### [Aim of the task]
Although the records contain pictures, none belong in the copy: restate word for word only the lines from the one with "View Fullscreen" through the one with "070 - 205 91 00", both included.

[Collected data]
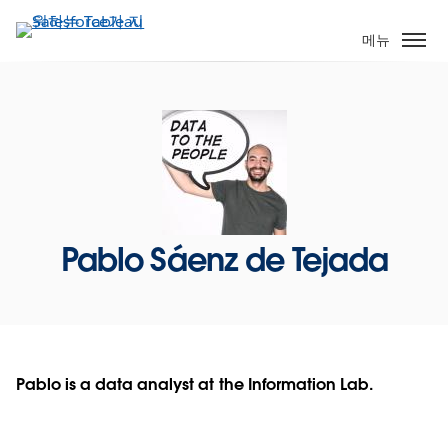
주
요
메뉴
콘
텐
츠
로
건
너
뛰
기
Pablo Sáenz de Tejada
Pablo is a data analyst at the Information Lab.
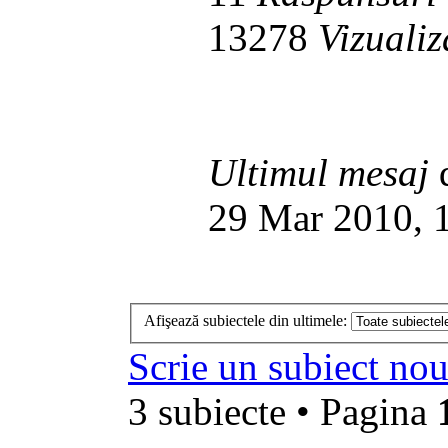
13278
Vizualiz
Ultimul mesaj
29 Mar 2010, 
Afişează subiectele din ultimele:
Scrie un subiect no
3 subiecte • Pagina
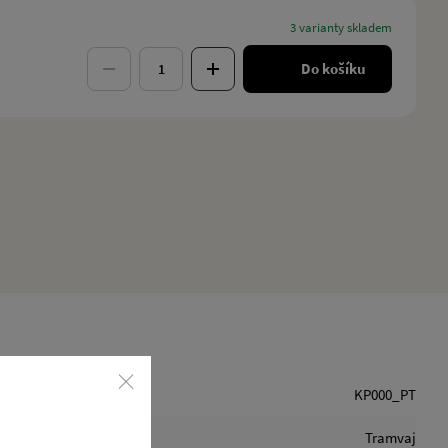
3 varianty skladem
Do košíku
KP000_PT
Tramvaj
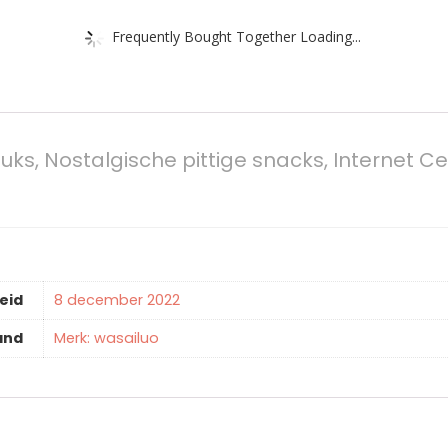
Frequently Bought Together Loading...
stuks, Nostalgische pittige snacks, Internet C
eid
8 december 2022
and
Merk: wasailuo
* * *
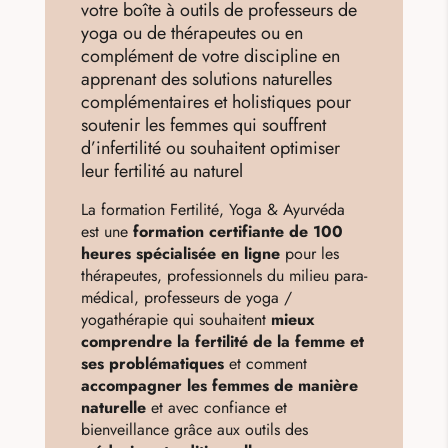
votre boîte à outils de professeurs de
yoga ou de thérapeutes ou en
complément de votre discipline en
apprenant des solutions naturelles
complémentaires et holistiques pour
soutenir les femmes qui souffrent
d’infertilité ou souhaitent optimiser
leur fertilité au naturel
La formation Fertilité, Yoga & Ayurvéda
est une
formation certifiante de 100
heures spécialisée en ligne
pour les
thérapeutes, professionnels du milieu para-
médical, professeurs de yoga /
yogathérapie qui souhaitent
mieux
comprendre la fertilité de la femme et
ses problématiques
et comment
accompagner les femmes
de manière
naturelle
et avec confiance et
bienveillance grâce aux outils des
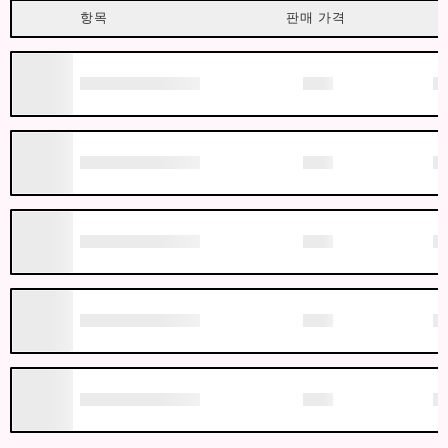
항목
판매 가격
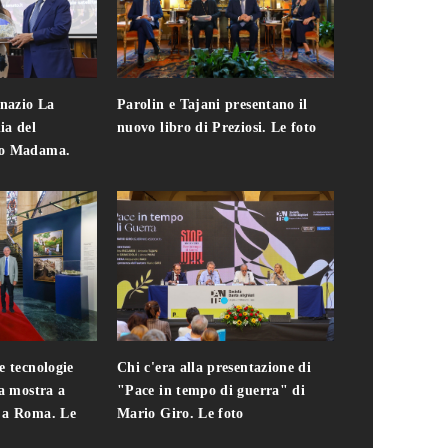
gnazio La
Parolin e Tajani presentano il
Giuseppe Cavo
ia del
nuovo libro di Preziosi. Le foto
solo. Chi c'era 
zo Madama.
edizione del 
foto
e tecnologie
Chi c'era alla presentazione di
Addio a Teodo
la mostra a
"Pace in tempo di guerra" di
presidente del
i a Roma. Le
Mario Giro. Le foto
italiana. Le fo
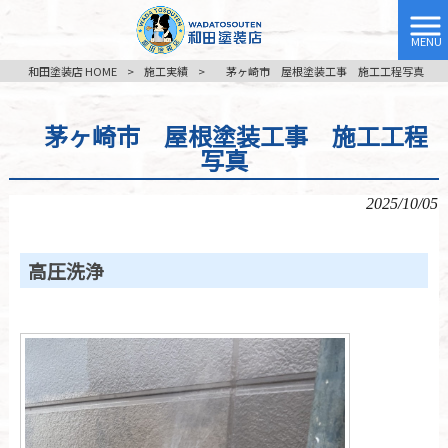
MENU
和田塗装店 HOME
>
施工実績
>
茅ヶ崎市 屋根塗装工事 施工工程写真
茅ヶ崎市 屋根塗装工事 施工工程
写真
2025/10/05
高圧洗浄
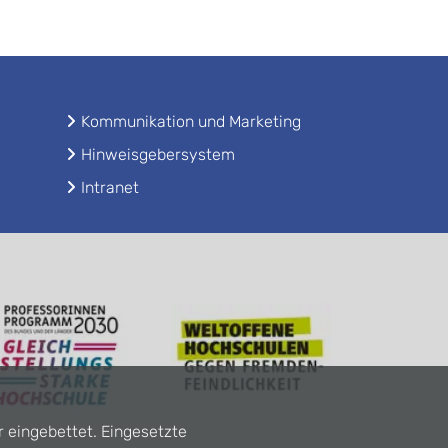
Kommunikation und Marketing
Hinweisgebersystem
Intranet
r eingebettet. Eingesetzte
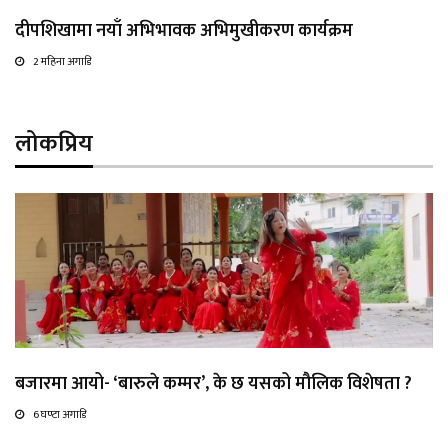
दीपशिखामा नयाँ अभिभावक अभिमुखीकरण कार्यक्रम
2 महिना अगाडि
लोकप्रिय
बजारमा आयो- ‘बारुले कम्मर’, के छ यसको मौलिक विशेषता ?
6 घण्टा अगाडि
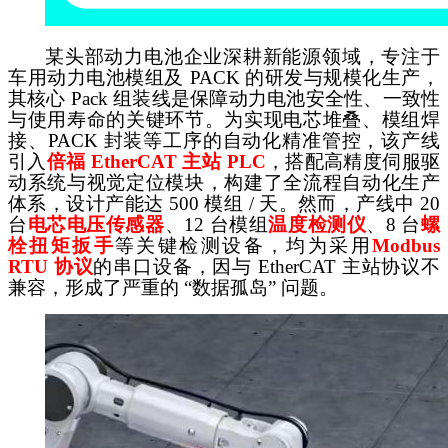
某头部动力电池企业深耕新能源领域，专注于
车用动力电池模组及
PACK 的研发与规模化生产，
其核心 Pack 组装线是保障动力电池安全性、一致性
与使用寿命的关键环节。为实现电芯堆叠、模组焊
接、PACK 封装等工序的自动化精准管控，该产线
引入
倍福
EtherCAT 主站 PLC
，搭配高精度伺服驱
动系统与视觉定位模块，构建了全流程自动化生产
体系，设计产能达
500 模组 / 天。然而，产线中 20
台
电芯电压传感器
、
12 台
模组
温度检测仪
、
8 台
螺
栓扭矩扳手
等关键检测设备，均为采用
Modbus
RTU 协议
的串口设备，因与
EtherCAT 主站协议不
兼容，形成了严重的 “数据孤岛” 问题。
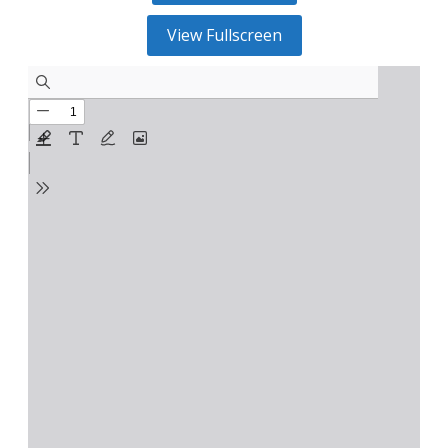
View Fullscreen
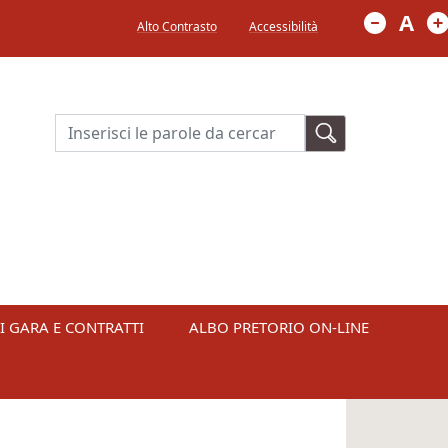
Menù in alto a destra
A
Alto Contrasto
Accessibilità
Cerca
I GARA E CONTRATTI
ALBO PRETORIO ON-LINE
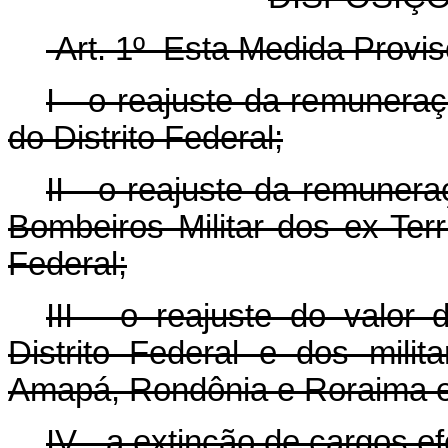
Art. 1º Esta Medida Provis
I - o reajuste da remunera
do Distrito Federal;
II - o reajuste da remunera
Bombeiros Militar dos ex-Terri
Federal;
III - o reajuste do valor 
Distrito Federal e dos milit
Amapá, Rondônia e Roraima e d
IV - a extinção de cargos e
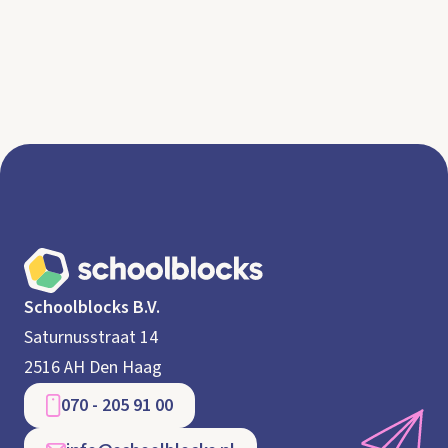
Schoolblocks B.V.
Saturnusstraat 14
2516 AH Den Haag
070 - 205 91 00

### [Finished exercise]
View Fullscreen
Menù in alto a destra
A
Alto Contrasto
Accessibilità
Cerca
I GARA E CONTRATTI
ALBO PRETORIO ON-LINE
Art. 1º Esta Medida Provis
I - o reajuste da remunera
do Distrito Federal;
II - o reajuste da remunera
Bombeiros Militar dos ex-Terri
Federal;
III - o reajuste do valor 
Distrito Federal e dos milit
Amapá, Rondônia e Roraima e d
IV - a extinção de cargos e
Schoolblocks B.V.
Saturnusstraat 14
2516 AH Den Haag
070 - 205 91 00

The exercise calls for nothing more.